21 Juin, 2026
Seuls les rebelles
Synopsis
Suzanne, veuve d’une soixantaine d’années, fait la connaissance d’Osmane un soir à Beyrouth… Il est jeune, noir, soudanais, migrant sans papiers. Elle est libanaise d’origine palestinienne, et a le double de son âge… Ils tombent amoureux. Le Liban est au bord du précipice. Alors que leur amour déclenche une levée de boucliers, au cœur du chaos ambiant, Suzanne et Osmane résistent.
Seuls les rebelles
Informations
Par Danielle Arbid
Sortie en 2026
Casting
- Hiam Abbass
- Amine Benrachid
- Shaden Fakih
- Alexandre Paulikevitch
- Cynthia El Khazen
- Sami Dekhissi
Mon Commentaire
Avec ce scénario original, la réalisatrice Danielle Arbid choisit de nous faire partager un amour a priori impossible, celui de Suzanne (formidable Hiam Abbass), une veuve sexagénaire d’origine palestinienne, et d’Osmane (Amine Benrachid) un immigré sans papier du Sud Soudan qui a la moitié de son âge. Leur rencontre se déroule un soir à Beyrouth, où Suzanne intervient lors d’une rixe dont Osmane est victime alors qu’il tente de se faire payer pour un travail effectué. Suzanne prend Osmane sous son aile et tous deux ne tardent pas à s’éprendre l’un de l’autre, alors que le Liban est à feu et à sang et que tous deux s’offrent le plaisir de vivre dans une oasis de paix, malgré les critiques violentes du voisinage qui découvrent l’existence de cette idylle taboue.
Il est vrai que cette histoire d’amour improbable représente comme une bouffée d’oxygène bienvenue dans un contexte actuel où partout dans le monde règne une atmosphère de tension et de violence. On apprend d’ailleurs dès le début de « Seuls les rebelles » que le tournage n’a pas pu avoir lieu à Beyrouth pris par les feux de la guerre entre Israël et le Hezbollah : tous les décors ont été rétroprojetés en studio à Paris à partir d’images filmées par l’équipe libanaise à Beyrouth avant le tournage, par l’utilisation du procédé de transparence, mêlant prise de vue et projection de décor en fond.

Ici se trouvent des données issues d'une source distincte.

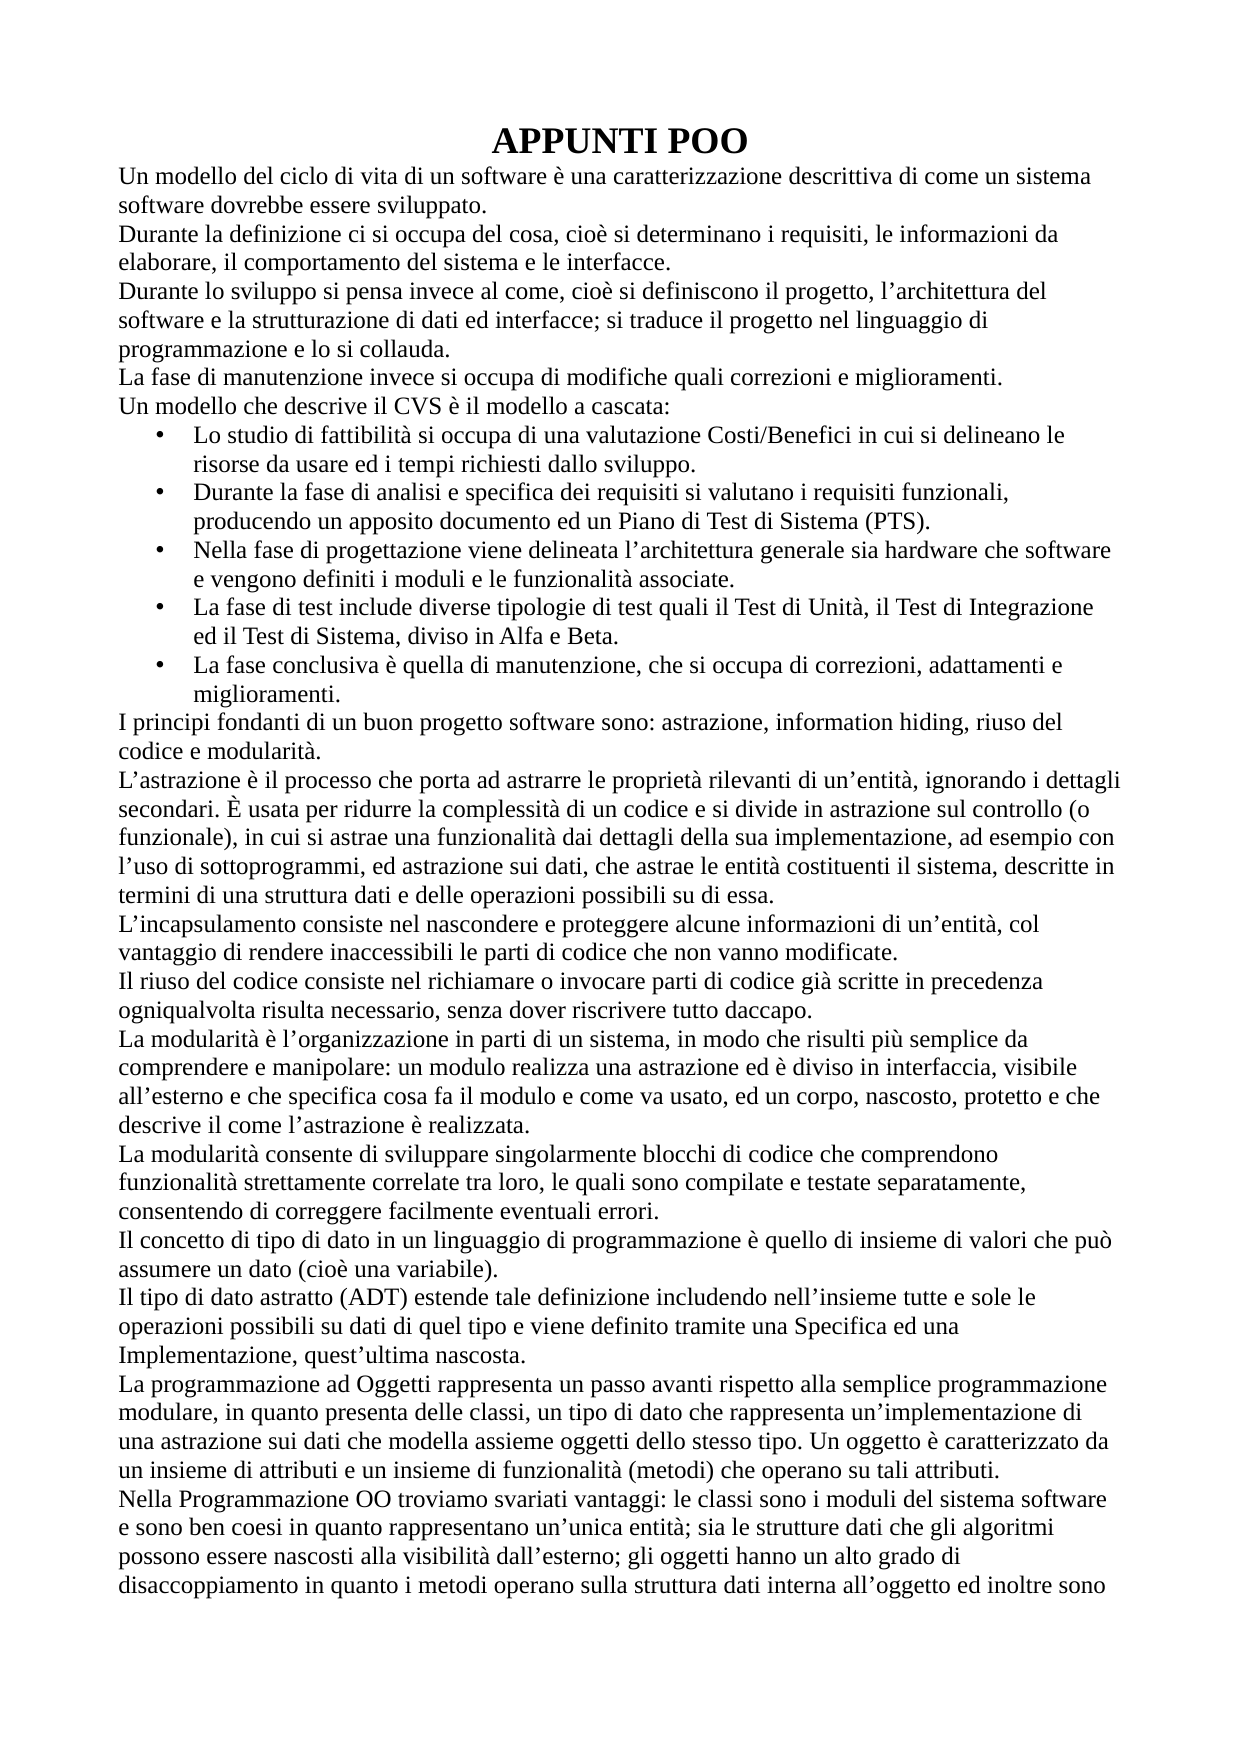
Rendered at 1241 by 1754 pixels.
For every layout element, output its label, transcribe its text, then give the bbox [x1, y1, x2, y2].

text Durante lo sviluppo si pensa invece al come, cioè si definiscono il progetto, l’architettura del software e la strutturazione di dati ed interfacce; si traduce il progetto nel linguaggio di programmazione e lo si collauda. [118, 276, 1122, 362]
text Un modello che descrive il CVS è il modello a cascata: [118, 391, 1122, 420]
text La modularità consente di sviluppare singolarmente blocchi di codice che comprendono funzionalità strettamente correlate tra loro, le quali sono compilate e testate separatamente, consentendo di correggere facilmente eventuali errori. [118, 1139, 1122, 1225]
text Il riuso del codice consiste nel richiamare o invocare parti di codice già scritte in precedenza ogniqualvolta risulta necessario, senza dover riscrivere tutto daccapo. [118, 966, 1122, 1024]
text I principi fondanti di un buon progetto software sono: astrazione, information hiding, riuso del codice e modularità. [118, 707, 1122, 765]
text Un modello del ciclo di vita di un software è una caratterizzazione descrittiva di come un sistema software dovrebbe essere sviluppato. [118, 161, 1122, 219]
text Durante la definizione ci si occupa del cosa, cioè si determinano i requisiti, le informazioni da elaborare, il comportamento del sistema e le interfacce. [118, 219, 1122, 276]
text APPUNTI POO [118, 118, 1122, 161]
text L’astrazione è il processo che porta ad astrarre le proprietà rilevanti di un’entità, ignorando i dettagli secondari. È usata per ridurre la complessità di un codice e si divide in astrazione sul controllo (o funzionale), in cui si astrae una funzionalità dai dettagli della sua implementazione, ad esempio con l’uso di sottoprogrammi, ed astrazione sui dati, che astrae le entità costituenti il sistema, descritte in termini di una struttura dati e delle operazioni possibili su di essa. [118, 765, 1122, 909]
list Durante la fase di analisi e specifica dei requisiti si valutano i requisiti funzionali, producendo un apposito documento ed un Piano di Test di Sistema (PTS). [156, 477, 1122, 535]
list Lo studio di fattibilità si occupa di una valutazione Costi/Benefici in cui si delineano le risorse da usare ed i tempi richiesti dallo sviluppo. [156, 420, 1122, 477]
text L’incapsulamento consiste nel nascondere e proteggere alcune informazioni di un’entità, col vantaggio di rendere inaccessibili le parti di codice che non vanno modificate. [118, 909, 1122, 966]
text Il concetto di tipo di dato in un linguaggio di programmazione è quello di insieme di valori che può assumere un dato (cioè una variabile). [118, 1225, 1122, 1282]
list La fase di test include diverse tipologie di test quali il Test di Unità, il Test di Integrazione ed il Test di Sistema, diviso in Alfa e Beta. [156, 592, 1122, 650]
text La programmazione ad Oggetti rappresenta un passo avanti rispetto alla semplice programmazione modulare, in quanto presenta delle classi, un tipo di dato che rappresenta un’implementazione di una astrazione sui dati che modella assieme oggetti dello stesso tipo. Un oggetto è caratterizzato da un insieme di attributi e un insieme di funzionalità (metodi) che operano su tali attributi. [118, 1369, 1122, 1484]
list La fase conclusiva è quella di manutenzione, che si occupa di correzioni, adattamenti e miglioramenti. [156, 650, 1122, 707]
text Nella Programmazione OO troviamo svariati vantaggi: le classi sono i moduli del sistema software e sono ben coesi in quanto rappresentano un’unica entità; sia le strutture dati che gli algoritmi possono essere nascosti alla visibilità dall’esterno; gli oggetti hanno un alto grado di disaccoppiamento in quanto i metodi operano sulla struttura dati interna all’oggetto ed inoltre sono [118, 1484, 1122, 1599]
list Nella fase di progettazione viene delineata l’architettura generale sia hardware che software e vengono definiti i moduli e le funzionalità associate. [156, 535, 1122, 592]
text La modularità è l’organizzazione in parti di un sistema, in modo che risulti più semplice da comprendere e manipolare: un modulo realizza una astrazione ed è diviso in interfaccia, visibile all’esterno e che specifica cosa fa il modulo e come va usato, ed un corpo, nascosto, protetto e che descrive il come l’astrazione è realizzata. [118, 1024, 1122, 1139]
text La fase di manutenzione invece si occupa di modifiche quali correzioni e miglioramenti. [118, 362, 1122, 391]
text Il tipo di dato astratto (ADT) estende tale definizione includendo nell’insieme tutte e sole le operazioni possibili su dati di quel tipo e viene definito tramite una Specifica ed una Implementazione, quest’ultima nascosta. [118, 1282, 1122, 1369]
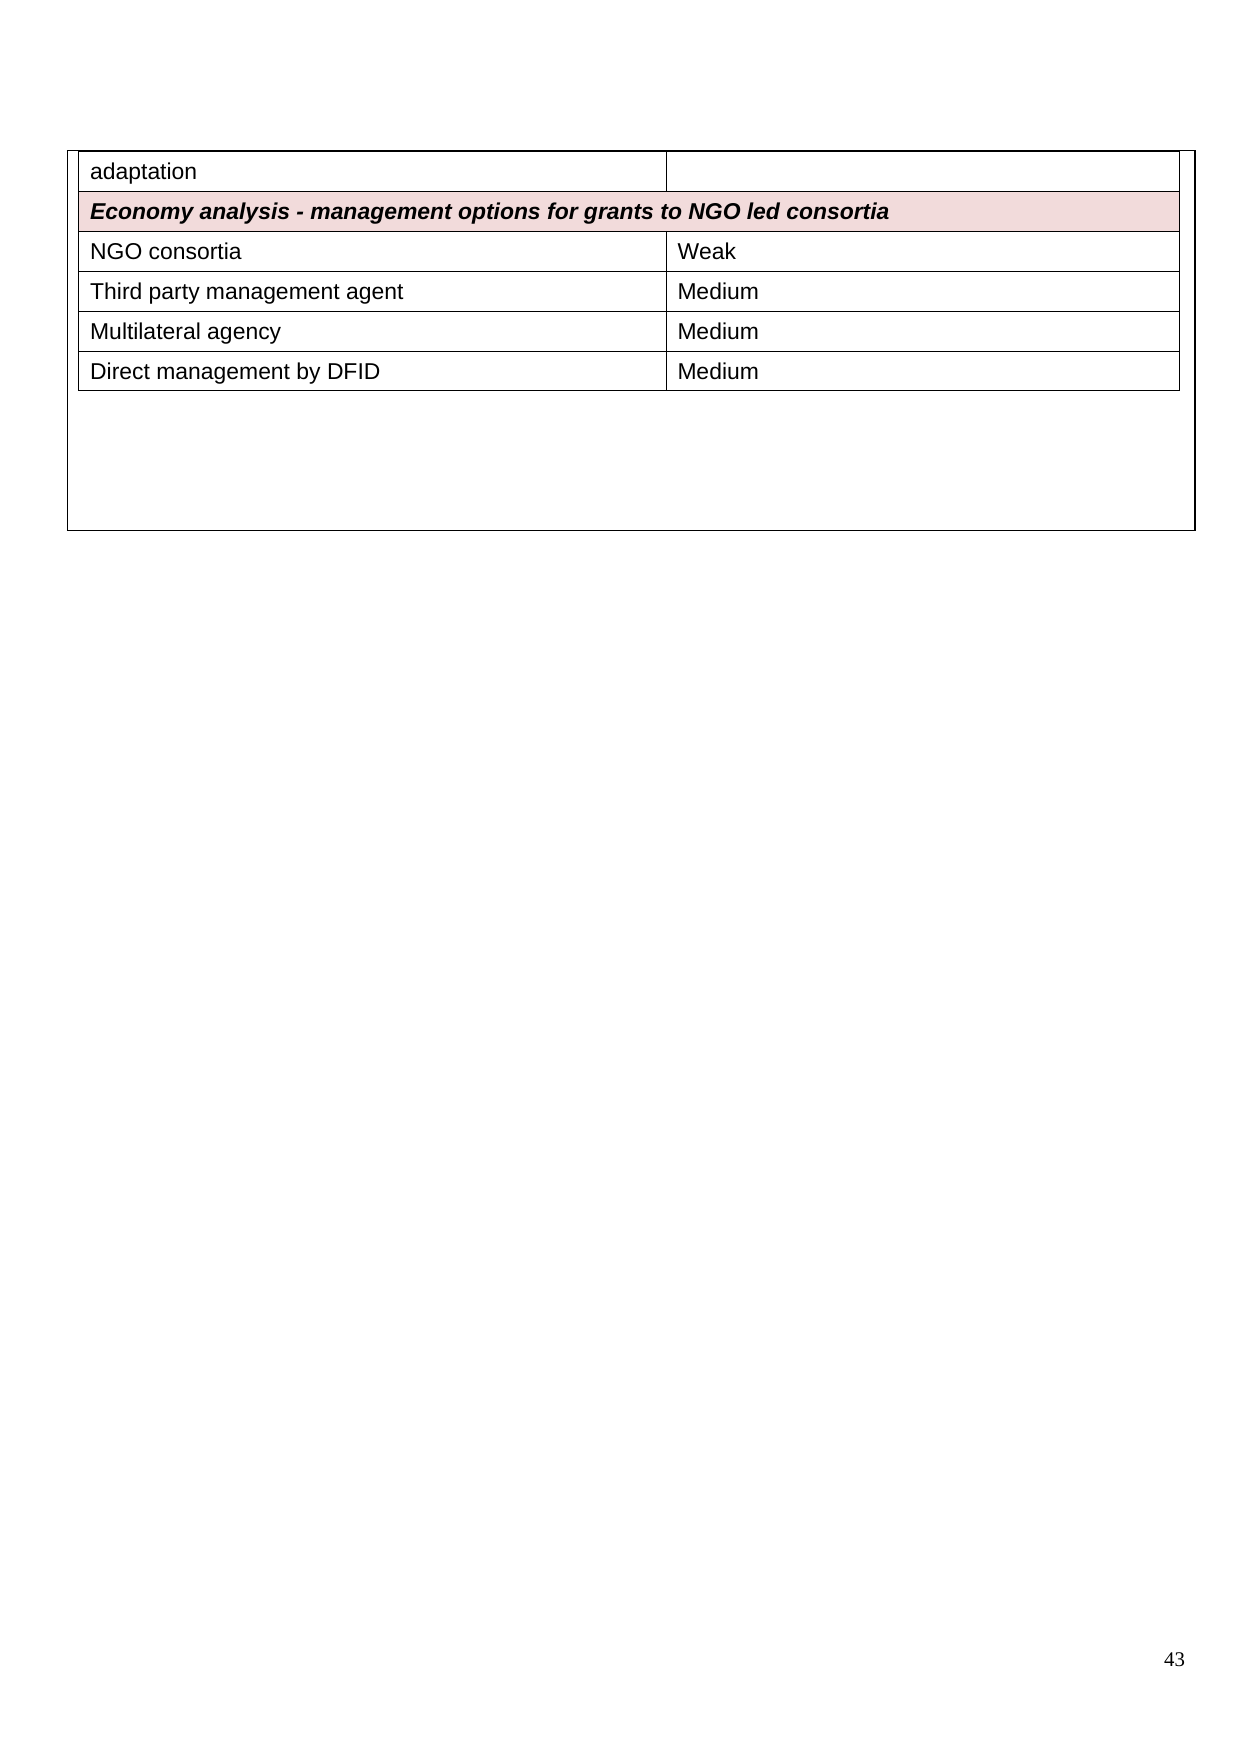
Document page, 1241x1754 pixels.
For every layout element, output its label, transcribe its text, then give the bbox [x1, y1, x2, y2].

table_cell Medium [667, 272, 1179, 311]
table_cell Multilateral agency [79, 312, 666, 351]
table_cell Medium [667, 352, 1179, 390]
table_cell Medium [667, 312, 1179, 351]
table_header A. Approach and Evidence In line with the “3 E’s Framework” as set out in DFID’s Approach to Value for Money, this appraisal considers three questions and associated sets of options. Whether to invest in DRR and adaption to build resilience to climate extremes? This considers effectiveness - what outputs can we design that will achieve our outcomes. This section looks at the cost effectiveness of community based adaptation and DRR activities to achieve improved resilience of communities to climate extremes. It considers whether the benefits of investing in these outputs are likely to outweigh the costs. Under this two options are considered: Do not fund any more DRR and adaptation actions. Fund investments in 10 countries at most risk from climate extremes. What is the best delivery option to provide support to DRR and adaptation? This considers efficiency - how we can design inputs to best achieve those outputs. This section looks at a number of delivery options that could feasibly deliver community based adaption and DRR. Three delivery options are considered: Multilateral organisations to implement activities on DRR and climate change adaptation. Direct provision of DRR and adaptation activities by DFID country offices. Direct support to civil society organisations their partners and to scale up their existing activities on DRR and climate change adaptation. What is the best management option for the preferred delivery option? This considers economy – how to purchase inputs at the best quality and price. In this section we consider the best way to manage the delivery agent. Under this four management options are considered: NGO consortium. Third party management agent. International agency. DFID direct management. Figure 2 sets out the structure of the BRACED programme and the three stages of decision making that will be required to assess VFM using the 3 E’s framework. Figure 3 is a flow chart which describes how the appraisal case will be structured in this Business Case. In appraising the finance, delivery and management options the quality of evidence for each option has been rated as Strong, Medium or Limited in Table 5. Figure 3: Flowchart of appraisal process for BRACED Table 5: Summary of options considered and assessment of evidence for appraisal [68, 151, 1194, 530]
table_cell Third party management agent [79, 272, 666, 311]
table_cell [667, 152, 1179, 191]
table_cell NGO consortia [79, 232, 666, 271]
table_cell Weak [667, 232, 1179, 271]
table_cell Direct management by DFID [79, 352, 666, 390]
table_cell Economy analysis - management options for grants to NGO led consortia [79, 192, 1179, 231]
table_cell adaptation [79, 152, 666, 191]
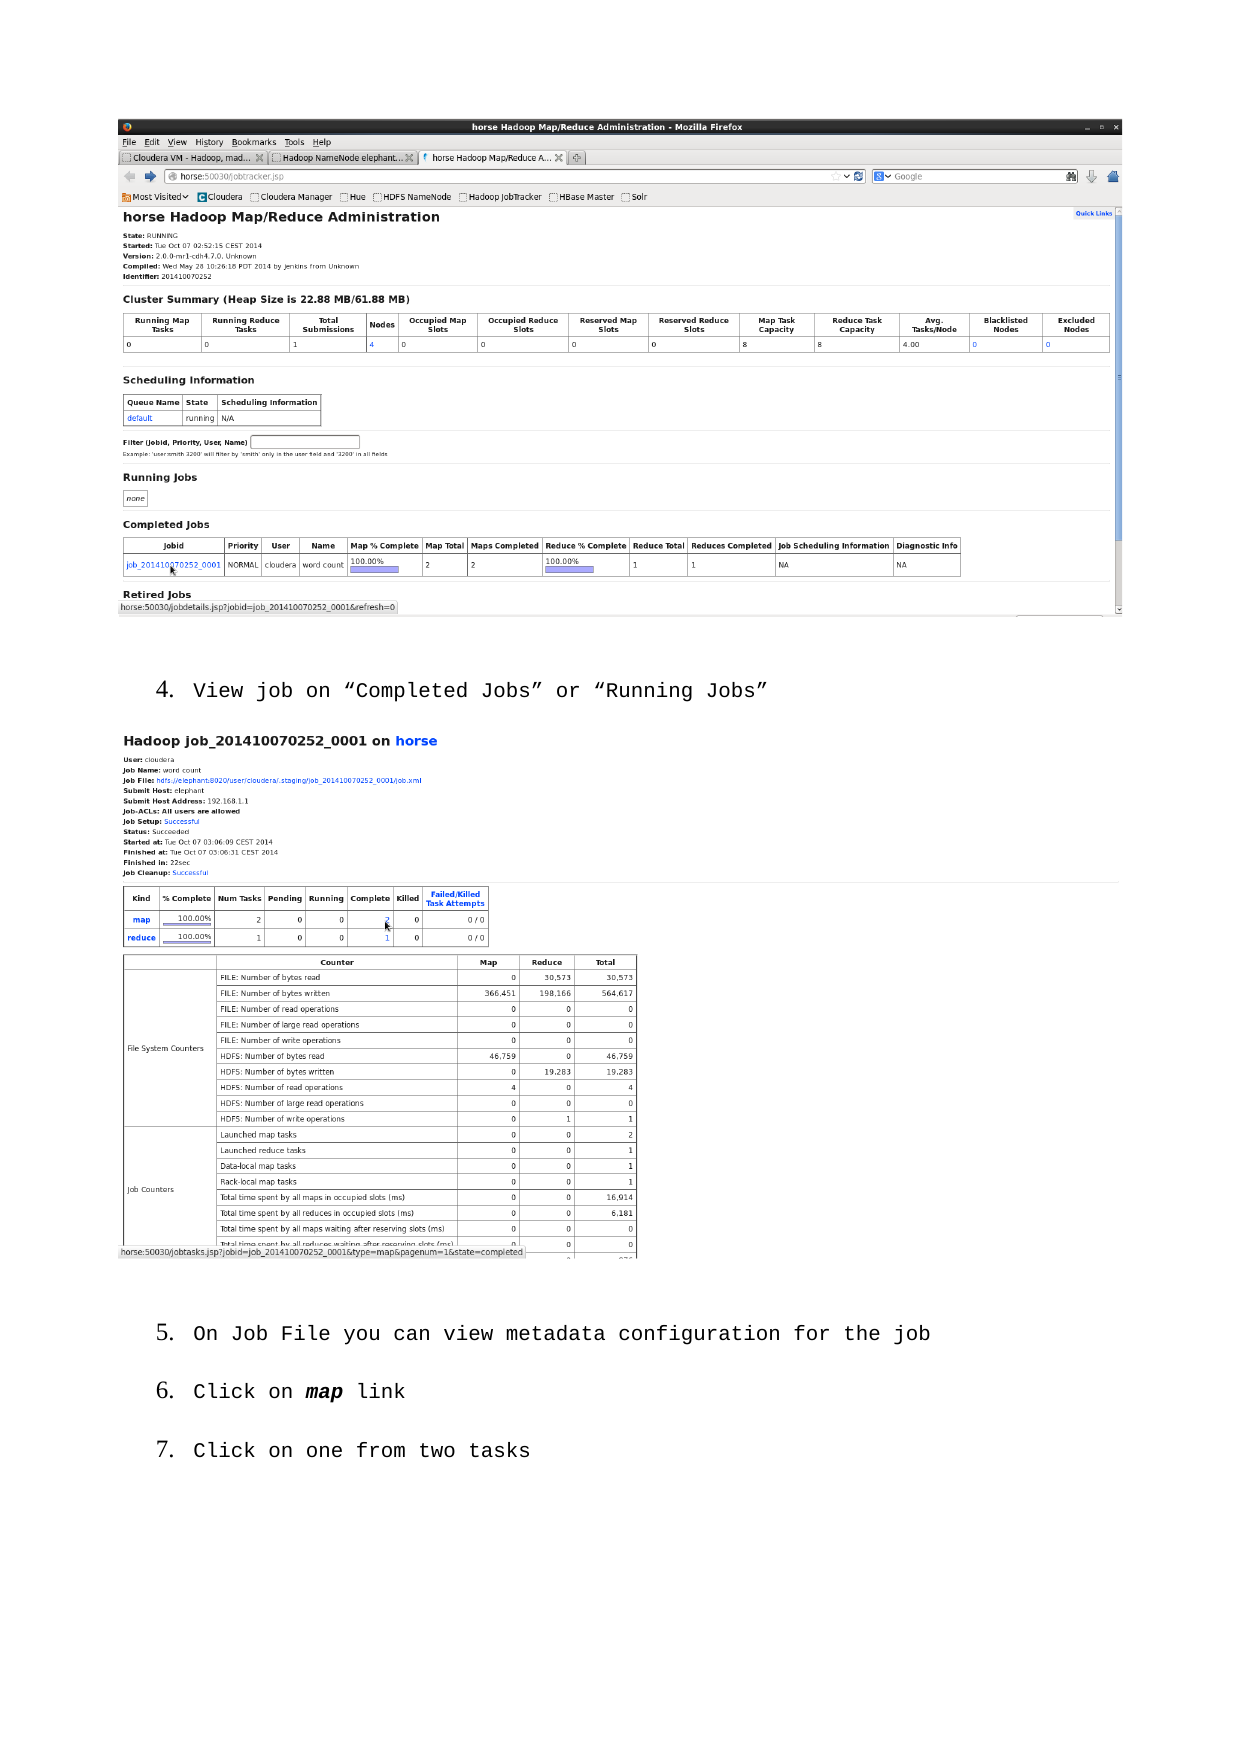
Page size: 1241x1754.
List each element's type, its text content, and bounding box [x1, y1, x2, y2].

picture [118, 733, 1123, 1259]
picture [118, 118, 1123, 617]
list View job on “Completed Jobs” or “Running Jobs” [156, 674, 1122, 704]
list Click on map link [156, 1375, 1122, 1405]
list Click on one from two tasks [156, 1434, 1122, 1464]
list On Job File you can view metadata configuration for the job [156, 1317, 1122, 1346]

Sur le sujet propre du film, on a un peu l’impression d’assister à un conte ou de feuilleter un roman-photo, dont l’issue risque d’être compliquée. Malgré le talent indéniable des deux acteurs dans les rôles centraux, l’absence de temporalité sème un peu la confusion dans les esprits et finit par estomper le propos, celui qui consiste à se battre pour exister en toute liberté et à résister contre toute forme d’obscurantisme. Reste que le film affiche une beauté plastique indéniable et nous présente une magnifique histoire de tendresse réciproque entre deux personnages qui n’auraient jamais dû se rencontrer.